In a discussion elsewhere someone has proposed that there may be platforms on which a mutex could be unlocked from a thread other than that which locked it.
I'm unconvinced, but my experience is limited to platforms where this is never allowed; are there any platforms that allow it?
If there are, how would one possibly utilise such a facility? If you can no longer assume that a mutex remains locked between the LOCK and UNLOCK steps that seems to me to defeat the point. Are there scenarios where it must be done and can be done safely with care?
Strictly speaking, no there isn't a shared mutex between threads like this. As that would defeat the purpose of a mutex. If it's something you really want, then you can use a Semaphore(1). Semaphores allow non-acquiring threads to release the acquired count.

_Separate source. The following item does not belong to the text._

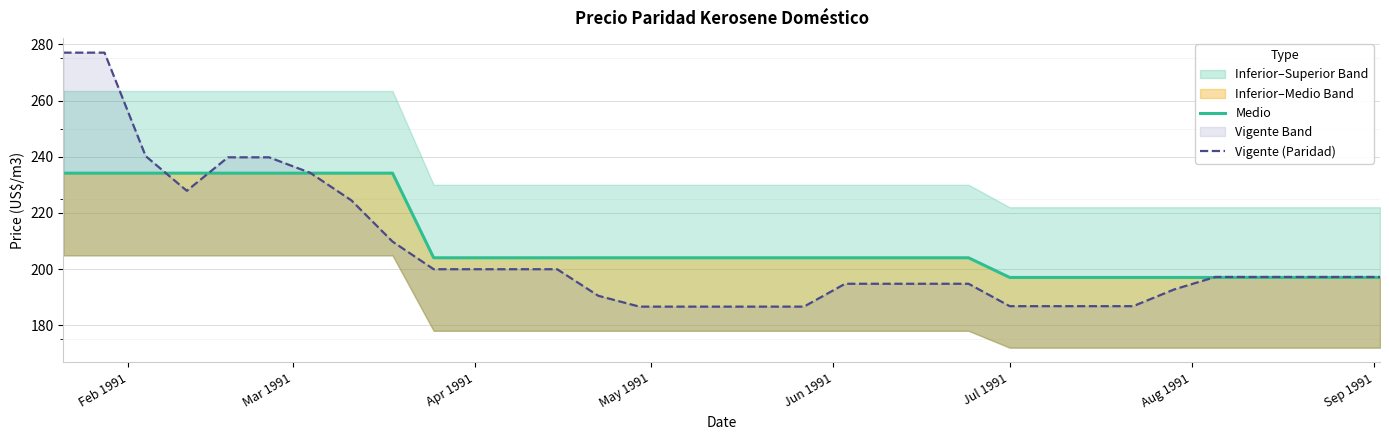

After their last crossing, which series has the higher values: Vigente (Paridad) or Medio?

Vigente (Paridad)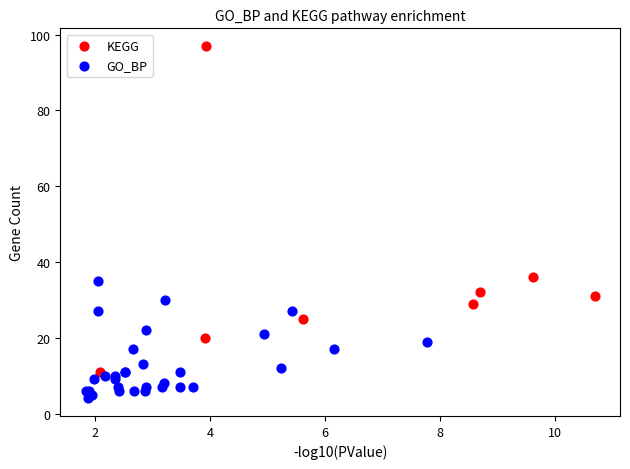

Which series reaches the minimum Y coordinate?

GO_BP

I am confused with the usage of semaphores and mutexes at thread and process level. Can we use semphores and mutexes for both thread and process synchronization, or do we have different semaphores and mutexes both at thread and process level? My question is with reference to the POSIX API's.
The answer to both questions is yes. You can create both mutexes and semaphores as either process-shared or not. So you can use them as interprocess or interthread synchronization objects, but you have to specify which when you create them.
Of course, you must create the synchronization object in memory that is shared by all contexts that wish to access it. With threads, that's trivial since they share a view of memory. With processes, you have to create the synchronization object in shared memory specifically.
Synchronization protects elements when they share data or when their tasks must be ordered.
Processes and threads basically are the same (with differences) they are pieces of computation that make some work, the only thing you have to pay attention is when you are working with processes and when with threads but the method used is the same.